WHAT NEEDS TO BE DONE: The line containing "Most of us (either" marks the end: write out exactly every line from the first line of the data below through that line, and only those.

Page-level text extractions
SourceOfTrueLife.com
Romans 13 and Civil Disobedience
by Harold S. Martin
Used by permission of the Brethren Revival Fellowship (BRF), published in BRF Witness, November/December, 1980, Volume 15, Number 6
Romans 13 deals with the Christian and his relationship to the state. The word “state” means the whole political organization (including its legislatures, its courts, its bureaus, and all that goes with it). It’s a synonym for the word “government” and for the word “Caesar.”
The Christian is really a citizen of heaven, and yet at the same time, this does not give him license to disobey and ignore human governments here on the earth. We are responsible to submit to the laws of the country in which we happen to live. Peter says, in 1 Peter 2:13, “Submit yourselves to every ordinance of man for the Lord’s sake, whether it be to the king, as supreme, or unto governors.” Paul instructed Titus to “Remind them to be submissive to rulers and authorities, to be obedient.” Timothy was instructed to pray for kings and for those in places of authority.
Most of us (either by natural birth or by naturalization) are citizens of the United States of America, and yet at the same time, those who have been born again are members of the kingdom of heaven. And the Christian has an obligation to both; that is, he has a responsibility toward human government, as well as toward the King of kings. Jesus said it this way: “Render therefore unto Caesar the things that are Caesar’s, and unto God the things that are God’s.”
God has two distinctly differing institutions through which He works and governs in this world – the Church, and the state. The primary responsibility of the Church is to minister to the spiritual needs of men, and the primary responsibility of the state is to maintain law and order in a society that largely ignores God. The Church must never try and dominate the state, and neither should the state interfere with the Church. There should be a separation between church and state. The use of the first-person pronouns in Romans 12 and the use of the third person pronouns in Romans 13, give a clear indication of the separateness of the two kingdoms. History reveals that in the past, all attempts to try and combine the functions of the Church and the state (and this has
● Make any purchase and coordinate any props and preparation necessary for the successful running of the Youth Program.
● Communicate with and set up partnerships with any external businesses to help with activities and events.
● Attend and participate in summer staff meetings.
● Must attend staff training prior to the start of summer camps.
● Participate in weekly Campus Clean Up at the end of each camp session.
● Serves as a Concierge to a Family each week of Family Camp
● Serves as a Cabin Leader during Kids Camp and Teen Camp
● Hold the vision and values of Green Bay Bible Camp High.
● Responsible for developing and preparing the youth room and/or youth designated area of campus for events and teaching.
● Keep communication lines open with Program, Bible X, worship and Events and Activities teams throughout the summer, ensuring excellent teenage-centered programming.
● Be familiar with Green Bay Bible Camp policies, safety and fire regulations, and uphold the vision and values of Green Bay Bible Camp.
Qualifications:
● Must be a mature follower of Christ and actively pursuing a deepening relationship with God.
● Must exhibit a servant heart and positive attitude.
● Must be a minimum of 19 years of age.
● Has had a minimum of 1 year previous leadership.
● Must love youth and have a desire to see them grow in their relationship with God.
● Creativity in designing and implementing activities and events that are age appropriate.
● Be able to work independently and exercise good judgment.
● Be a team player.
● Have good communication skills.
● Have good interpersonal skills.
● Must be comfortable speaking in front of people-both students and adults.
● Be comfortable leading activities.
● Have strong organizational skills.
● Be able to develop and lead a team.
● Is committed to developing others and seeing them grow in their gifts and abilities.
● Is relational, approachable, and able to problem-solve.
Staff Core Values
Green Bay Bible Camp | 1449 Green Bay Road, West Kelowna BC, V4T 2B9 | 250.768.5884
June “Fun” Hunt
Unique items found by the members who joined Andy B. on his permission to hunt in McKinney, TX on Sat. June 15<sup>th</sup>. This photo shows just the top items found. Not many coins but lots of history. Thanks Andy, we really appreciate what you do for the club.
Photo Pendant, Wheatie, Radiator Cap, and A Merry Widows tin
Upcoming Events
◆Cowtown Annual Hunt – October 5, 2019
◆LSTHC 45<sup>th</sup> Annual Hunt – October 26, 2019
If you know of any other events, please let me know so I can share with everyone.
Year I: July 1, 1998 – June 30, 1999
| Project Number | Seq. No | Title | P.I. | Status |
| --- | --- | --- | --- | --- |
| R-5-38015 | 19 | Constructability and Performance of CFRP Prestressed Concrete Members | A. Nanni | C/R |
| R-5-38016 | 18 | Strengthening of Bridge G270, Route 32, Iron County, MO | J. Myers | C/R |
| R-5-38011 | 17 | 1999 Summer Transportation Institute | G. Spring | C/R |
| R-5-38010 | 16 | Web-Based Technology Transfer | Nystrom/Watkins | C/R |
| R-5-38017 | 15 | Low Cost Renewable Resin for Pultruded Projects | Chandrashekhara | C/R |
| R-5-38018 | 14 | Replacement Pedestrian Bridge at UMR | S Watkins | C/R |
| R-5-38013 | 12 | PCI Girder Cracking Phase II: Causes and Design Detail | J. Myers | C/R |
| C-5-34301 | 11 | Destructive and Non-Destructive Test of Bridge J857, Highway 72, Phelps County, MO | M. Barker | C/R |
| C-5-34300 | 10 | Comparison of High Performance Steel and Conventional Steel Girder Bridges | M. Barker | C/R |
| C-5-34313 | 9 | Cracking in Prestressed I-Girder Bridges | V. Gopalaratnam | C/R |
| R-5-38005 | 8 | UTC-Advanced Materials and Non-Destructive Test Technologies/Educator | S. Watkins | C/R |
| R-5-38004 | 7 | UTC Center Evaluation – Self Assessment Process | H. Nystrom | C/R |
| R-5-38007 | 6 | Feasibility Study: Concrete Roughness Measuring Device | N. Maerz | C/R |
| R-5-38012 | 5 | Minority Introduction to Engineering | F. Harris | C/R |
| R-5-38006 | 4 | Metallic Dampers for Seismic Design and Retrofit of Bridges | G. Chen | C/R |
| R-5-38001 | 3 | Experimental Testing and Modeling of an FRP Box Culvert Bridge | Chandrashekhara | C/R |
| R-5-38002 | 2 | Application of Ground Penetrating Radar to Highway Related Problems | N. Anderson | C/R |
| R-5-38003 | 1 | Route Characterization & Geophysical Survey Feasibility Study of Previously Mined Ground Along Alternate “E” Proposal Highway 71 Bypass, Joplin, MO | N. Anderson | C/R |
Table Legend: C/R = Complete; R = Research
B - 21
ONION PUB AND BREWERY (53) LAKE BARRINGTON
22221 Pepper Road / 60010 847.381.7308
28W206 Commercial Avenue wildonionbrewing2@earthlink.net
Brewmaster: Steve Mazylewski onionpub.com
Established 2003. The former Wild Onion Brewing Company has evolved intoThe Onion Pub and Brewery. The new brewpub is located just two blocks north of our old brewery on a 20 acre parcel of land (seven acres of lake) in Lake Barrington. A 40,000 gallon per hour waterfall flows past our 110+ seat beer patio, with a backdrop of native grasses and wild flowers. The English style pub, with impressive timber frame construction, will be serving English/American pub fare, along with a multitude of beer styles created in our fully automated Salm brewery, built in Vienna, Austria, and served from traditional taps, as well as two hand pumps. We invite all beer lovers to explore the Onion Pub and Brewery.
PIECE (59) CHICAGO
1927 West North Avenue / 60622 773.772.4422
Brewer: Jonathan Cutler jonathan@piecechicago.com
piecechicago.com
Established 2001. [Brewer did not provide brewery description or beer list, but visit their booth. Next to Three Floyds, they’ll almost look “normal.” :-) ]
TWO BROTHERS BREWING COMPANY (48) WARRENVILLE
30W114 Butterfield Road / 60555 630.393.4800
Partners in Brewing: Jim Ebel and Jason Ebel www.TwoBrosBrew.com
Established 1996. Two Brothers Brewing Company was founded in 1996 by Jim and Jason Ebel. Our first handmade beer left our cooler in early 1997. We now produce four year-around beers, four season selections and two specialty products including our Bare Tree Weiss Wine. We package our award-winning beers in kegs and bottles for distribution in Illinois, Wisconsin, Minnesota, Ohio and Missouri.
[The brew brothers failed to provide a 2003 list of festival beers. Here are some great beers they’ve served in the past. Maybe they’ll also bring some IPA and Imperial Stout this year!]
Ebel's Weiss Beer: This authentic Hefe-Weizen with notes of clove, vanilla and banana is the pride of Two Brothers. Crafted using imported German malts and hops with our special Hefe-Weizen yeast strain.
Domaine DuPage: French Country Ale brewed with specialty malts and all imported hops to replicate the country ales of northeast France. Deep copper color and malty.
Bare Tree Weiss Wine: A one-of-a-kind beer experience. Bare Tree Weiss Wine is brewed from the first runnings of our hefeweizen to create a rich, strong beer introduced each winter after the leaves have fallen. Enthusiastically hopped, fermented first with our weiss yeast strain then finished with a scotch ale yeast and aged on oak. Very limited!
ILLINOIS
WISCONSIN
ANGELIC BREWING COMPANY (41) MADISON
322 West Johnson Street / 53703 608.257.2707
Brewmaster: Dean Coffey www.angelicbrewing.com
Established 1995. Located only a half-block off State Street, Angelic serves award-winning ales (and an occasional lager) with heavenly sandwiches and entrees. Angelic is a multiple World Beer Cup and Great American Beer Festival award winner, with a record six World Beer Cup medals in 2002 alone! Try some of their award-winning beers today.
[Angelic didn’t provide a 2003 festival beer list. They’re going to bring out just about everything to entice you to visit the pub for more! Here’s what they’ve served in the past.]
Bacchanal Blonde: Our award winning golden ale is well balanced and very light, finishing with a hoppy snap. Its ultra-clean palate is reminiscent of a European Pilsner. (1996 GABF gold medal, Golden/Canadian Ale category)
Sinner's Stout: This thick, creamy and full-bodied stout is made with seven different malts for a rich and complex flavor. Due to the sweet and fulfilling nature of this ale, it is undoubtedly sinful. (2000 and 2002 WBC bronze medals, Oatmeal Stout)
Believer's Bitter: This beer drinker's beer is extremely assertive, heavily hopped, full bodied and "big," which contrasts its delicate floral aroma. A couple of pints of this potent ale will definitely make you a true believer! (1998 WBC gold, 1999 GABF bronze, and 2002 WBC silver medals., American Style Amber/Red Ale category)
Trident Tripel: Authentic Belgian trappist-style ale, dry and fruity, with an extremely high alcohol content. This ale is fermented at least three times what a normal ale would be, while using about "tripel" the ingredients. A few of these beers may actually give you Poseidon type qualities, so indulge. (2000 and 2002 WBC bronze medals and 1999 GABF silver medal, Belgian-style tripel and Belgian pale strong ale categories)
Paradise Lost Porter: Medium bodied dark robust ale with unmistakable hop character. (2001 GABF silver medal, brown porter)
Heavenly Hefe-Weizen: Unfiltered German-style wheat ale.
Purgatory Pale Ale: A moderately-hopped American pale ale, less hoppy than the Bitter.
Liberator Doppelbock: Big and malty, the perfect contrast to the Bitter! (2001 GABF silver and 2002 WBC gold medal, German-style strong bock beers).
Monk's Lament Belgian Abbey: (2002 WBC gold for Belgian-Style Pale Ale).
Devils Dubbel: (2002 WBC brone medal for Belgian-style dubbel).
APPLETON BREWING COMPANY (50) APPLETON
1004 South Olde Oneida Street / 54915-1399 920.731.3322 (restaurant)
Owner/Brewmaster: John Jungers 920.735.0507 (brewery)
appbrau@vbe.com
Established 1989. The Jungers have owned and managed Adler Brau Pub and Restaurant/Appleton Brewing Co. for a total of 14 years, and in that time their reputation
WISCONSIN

REPLY TO THE EXERCISE:
SourceOfTrueLife.com
Romans 13 and Civil Disobedience
by Harold S. Martin
Used by permission of the Brethren Revival Fellowship (BRF), published in BRF Witness, November/December, 1980, Volume 15, Number 6
Romans 13 deals with the Christian and his relationship to the state. The word “state” means the whole political organization (including its legislatures, its courts, its bureaus, and all that goes with it). It’s a synonym for the word “government” and for the word “Caesar.”
The Christian is really a citizen of heaven, and yet at the same time, this does not give him license to disobey and ignore human governments here on the earth. We are responsible to submit to the laws of the country in which we happen to live. Peter says, in 1 Peter 2:13, “Submit yourselves to every ordinance of man for the Lord’s sake, whether it be to the king, as supreme, or unto governors.” Paul instructed Titus to “Remind them to be submissive to rulers and authorities, to be obedient.” Timothy was instructed to pray for kings and for those in places of authority.
Most of us (either by natural birth or by naturalization) are citizens of the United States of America, and yet at the same time, those who have been born again are members of the kingdom of heaven. And the Christian has an obligation to both; that is, he has a responsibility toward human government, as well as toward the King of kings. Jesus said it this way: “Render therefore unto Caesar the things that are Caesar’s, and unto God the things that are God’s.”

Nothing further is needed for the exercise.